Job: Where does the string "sehr" appear in the records? Copy every line that contains it.

Data section:
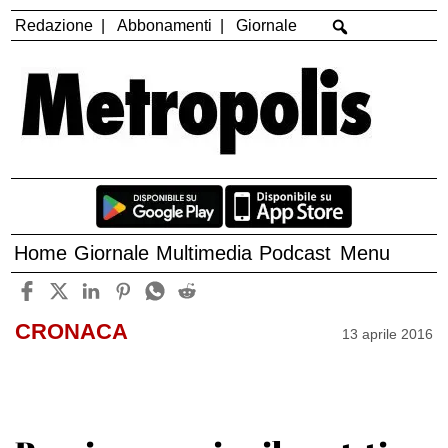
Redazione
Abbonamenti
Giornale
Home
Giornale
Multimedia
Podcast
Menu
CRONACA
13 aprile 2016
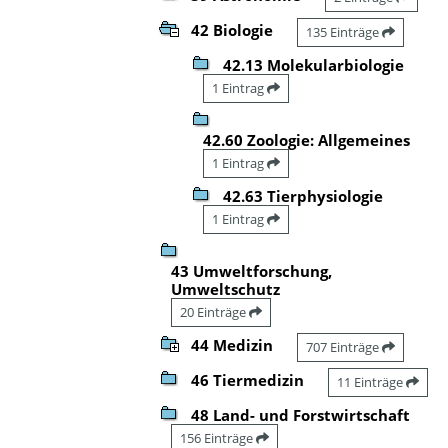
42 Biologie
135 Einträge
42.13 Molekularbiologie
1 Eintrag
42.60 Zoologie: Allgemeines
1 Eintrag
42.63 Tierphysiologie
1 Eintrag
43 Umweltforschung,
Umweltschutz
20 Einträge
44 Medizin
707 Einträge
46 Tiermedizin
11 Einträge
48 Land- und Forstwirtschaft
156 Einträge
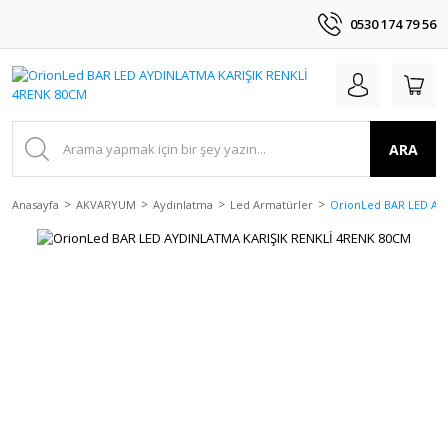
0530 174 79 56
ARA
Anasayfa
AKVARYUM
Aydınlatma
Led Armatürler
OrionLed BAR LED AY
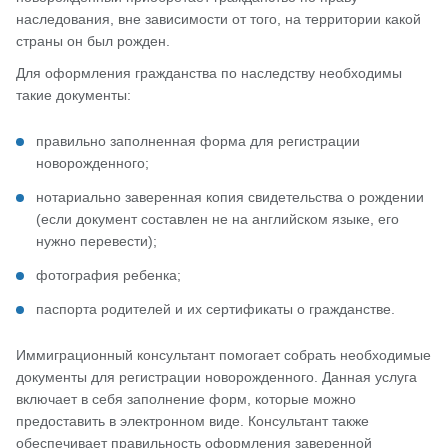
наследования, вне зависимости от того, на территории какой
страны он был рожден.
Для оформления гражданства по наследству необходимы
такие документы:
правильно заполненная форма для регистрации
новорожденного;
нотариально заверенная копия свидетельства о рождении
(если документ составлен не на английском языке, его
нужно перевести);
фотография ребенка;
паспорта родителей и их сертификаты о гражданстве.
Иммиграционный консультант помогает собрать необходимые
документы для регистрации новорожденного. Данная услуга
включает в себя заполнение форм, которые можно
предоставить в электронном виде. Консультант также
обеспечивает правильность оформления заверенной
==
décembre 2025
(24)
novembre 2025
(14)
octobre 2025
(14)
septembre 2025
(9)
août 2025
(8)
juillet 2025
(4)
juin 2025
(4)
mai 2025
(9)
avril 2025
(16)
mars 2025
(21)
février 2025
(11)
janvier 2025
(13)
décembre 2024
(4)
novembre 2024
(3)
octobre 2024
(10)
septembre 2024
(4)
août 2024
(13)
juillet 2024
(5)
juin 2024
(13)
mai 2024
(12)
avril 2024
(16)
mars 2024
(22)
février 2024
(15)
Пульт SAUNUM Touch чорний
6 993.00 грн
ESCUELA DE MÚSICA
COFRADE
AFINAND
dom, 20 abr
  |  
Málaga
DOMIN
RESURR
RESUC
---
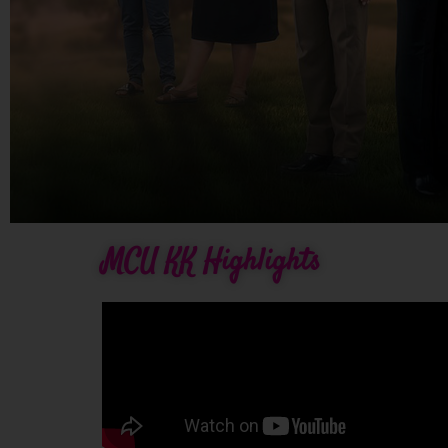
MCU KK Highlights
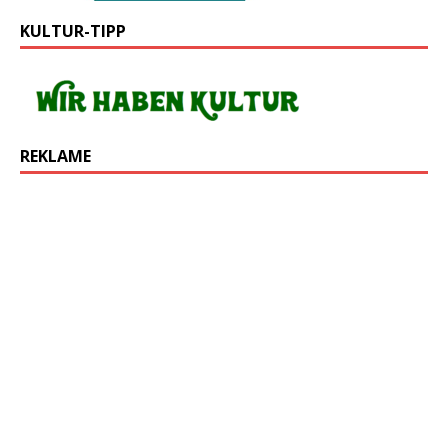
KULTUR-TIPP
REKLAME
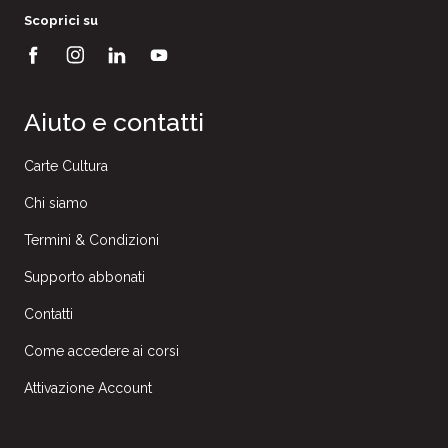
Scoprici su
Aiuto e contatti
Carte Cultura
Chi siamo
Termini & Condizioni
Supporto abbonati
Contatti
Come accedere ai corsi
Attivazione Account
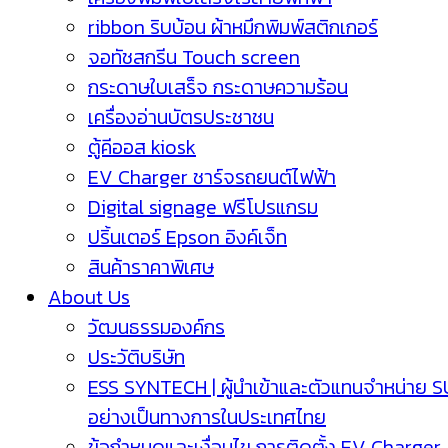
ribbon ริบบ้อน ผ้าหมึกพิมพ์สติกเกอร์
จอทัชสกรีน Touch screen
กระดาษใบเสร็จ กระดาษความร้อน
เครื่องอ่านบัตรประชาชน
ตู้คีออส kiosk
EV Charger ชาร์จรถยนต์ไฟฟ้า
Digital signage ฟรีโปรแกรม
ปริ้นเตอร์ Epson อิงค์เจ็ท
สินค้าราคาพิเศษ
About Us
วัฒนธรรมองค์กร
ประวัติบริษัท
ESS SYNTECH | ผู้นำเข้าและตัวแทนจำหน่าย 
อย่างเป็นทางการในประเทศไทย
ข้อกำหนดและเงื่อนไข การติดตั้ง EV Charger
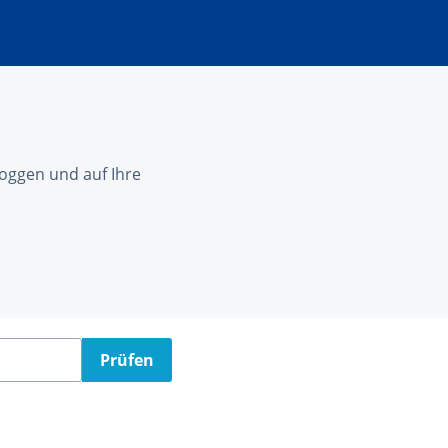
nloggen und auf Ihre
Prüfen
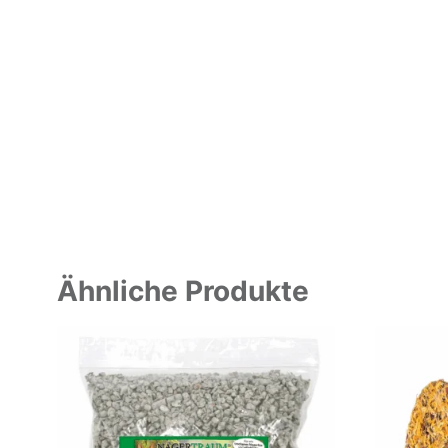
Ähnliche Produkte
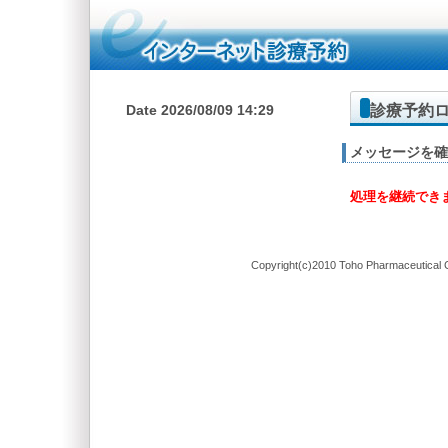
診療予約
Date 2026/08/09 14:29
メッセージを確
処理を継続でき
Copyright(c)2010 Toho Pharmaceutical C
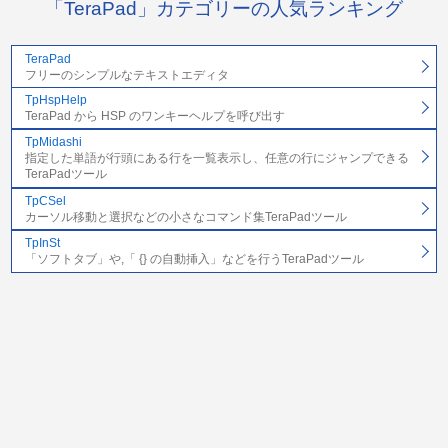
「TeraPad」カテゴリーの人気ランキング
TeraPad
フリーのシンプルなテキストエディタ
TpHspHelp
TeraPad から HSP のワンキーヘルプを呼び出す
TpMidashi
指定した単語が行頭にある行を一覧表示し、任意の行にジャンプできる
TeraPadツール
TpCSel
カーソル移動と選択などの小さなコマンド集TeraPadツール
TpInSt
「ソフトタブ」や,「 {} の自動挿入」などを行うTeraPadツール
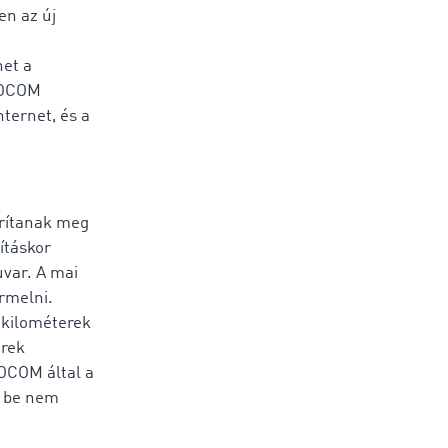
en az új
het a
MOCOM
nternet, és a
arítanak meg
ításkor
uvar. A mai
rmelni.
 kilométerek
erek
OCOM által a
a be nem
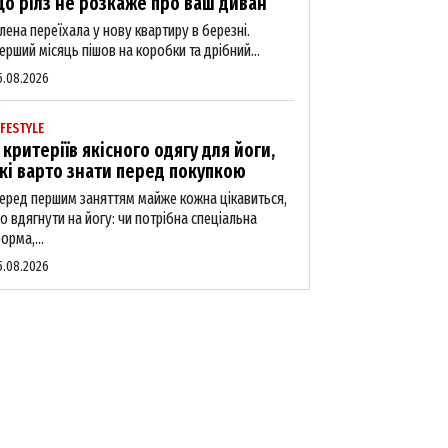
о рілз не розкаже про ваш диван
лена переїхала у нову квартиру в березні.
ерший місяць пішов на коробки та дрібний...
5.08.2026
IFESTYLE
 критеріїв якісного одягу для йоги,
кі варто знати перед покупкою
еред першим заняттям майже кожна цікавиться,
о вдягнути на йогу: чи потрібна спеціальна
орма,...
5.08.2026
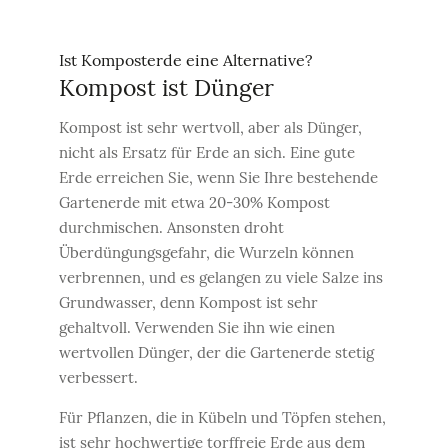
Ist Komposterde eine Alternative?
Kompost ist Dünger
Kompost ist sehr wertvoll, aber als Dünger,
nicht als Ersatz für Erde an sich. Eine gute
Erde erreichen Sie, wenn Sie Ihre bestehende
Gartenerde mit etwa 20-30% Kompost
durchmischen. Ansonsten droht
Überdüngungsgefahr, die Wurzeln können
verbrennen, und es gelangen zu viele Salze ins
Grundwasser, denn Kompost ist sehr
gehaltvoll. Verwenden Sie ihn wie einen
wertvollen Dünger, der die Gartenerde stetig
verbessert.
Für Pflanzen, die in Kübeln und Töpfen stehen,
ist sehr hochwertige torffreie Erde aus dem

Answer space:
Kompost ist sehr wertvoll, aber als Dünger,
Grundwasser, denn Kompost ist sehr
ist sehr hochwertige torffreie Erde aus dem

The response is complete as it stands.